Researchers at the Spanish National Cancer Research Cente (CNIO) discovered that the FASN enzyme, overexpressed in many types of cancer, is crucial for one of the essential processes by which a normal cell becomes cancerous. Blocking FASN in an animal model of aggressive breast cancer delayed the onset of tumors and extended its survival by 68%.
The body has a fatty acid manufacturing process that is regulated by the FASN enzyme. In normal cells, this process is very little active –except very specifically cells in the liver and adipose tissue– since most of the fatty acids we need for cell maintenance are obtained externally through the diet.
However, it is known that FASN is overexpressed in many types of cancer, such as prostate, breast, thyroid, colorectal, bladder, lung or pancreas. For this reason, and although its relationship with the disease is not yet well known, scientists around the world study it as a potential cancer target.
Now, a team of researchers led by Miguel Ángel Quintela, head of the CNIO Breast Cancer Clinical Research Unit, discovered the connection of FASN with cancer and showed that the therapies that inhibit it are highly effective to prevent the development of tumors in mice and cell cultures, but not to treat it when the tumor has already developed. The results are published in Nature Communications.
One of the main findings of the work is that the importance of FASN for the development of cancer is not related to its ability to generate fatty acids. Until now, it was thought that tumor cells overactivate FASN to generate energy, build their cell membrane, etc. “However, in the work we show that cancer continues to capture these fatty acids externally,” explains Quintela, leader of the study. “Therefore, the FASN function of synthesizing fatty acids is not necessary for cancer.”
What FASN cancer does need is to help it arise. Researchers have discovered that FASN is essential for one of the key processes in the transformation of a normal cell into a cancer cell: anchorage-independent growth, i.e. being able to grow without being subject to a solid surface, a capacity that the normal cell does not have.

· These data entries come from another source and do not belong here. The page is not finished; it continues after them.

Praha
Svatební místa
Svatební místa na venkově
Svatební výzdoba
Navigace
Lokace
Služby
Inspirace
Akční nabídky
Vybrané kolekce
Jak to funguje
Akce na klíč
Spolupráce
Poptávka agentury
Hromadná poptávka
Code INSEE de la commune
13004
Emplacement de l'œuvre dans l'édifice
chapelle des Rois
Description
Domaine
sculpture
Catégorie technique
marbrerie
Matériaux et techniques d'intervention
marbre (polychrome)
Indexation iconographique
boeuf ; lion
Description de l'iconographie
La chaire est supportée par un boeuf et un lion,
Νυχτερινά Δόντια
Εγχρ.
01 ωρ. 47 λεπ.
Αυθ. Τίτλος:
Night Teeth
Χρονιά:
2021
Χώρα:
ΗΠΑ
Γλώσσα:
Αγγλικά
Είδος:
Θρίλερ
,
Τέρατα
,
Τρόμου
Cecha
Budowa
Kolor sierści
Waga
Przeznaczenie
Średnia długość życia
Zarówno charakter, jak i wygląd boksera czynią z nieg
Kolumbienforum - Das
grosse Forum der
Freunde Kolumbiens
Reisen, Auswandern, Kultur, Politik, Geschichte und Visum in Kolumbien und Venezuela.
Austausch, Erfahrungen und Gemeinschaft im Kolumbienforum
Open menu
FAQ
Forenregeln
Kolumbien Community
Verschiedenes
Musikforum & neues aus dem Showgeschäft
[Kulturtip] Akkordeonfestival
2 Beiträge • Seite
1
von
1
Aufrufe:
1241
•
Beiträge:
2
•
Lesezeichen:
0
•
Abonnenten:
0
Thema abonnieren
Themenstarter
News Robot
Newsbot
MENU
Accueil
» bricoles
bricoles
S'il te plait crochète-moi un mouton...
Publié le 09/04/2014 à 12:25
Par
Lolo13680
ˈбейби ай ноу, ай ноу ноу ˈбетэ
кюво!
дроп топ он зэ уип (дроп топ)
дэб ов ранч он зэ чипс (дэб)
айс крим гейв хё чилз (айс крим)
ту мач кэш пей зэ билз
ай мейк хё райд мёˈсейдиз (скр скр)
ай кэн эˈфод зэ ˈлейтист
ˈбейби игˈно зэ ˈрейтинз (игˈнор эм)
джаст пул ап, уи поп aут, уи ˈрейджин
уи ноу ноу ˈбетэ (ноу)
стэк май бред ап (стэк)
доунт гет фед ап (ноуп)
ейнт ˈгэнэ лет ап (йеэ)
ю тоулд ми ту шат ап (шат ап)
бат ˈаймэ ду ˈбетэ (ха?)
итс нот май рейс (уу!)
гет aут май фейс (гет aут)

“Among other signals –such as the ability to invade, resistance to programmed cell death, etc.– a vital characteristic that defines that a cell is becoming malignant is that it can grow autonomously and separate from the tissue to which it is anchored. As soon as they separate, normal cells enter in a process called anoikis and die, while tumor cells have the ability to continue growing.”
Without FASN, there is no tumor
Working with a transgenic mouse model that develops an aggressive type of breast cancer, the team found that by eliminating FASN the tumors did not appear. Quintela indicates why: “The independent growth of the anchor increases the amount of free radicals produced by the mitochondria, which, having reached a point of accumulation, would suffocate the cancer cells and they would die.”
“They avoid it using FASN, since it regulates a process called reductive carboxylation that eliminates this excess of free radicals. Therefore, when we blocked FASN in our work, free radicals accumulated without braking, which prevented the growth of malignancy,” he explains.
The team confirmed these results in normal mouse cell cultures, in which overexpressed known oncogenes –such as KRAS (related to lung cancer) or PyMT and HER2 (related to breast cancer)– to induce the transformation of normal cells to tumor cells. By eliminating FASN expression, normal cells did not transformed in tumor cells, although oncogenes were overexpressed.
Researchers around the world are studying the potential of FASN to treat certain types of cancer. However, the results of the CNIO team suggest that its effectiveness is preventive, not therapeutic.
“In our mouse model that develops a very penetrating breast cancer, the areas where there is FASN do develop cancer, while in the areas where we block it tumors did not develop and survival increased by 68%,” he says Quintela “But when we tried to inhibit FASN with established tumors, there was a small transient effect that hardly affected the progression.”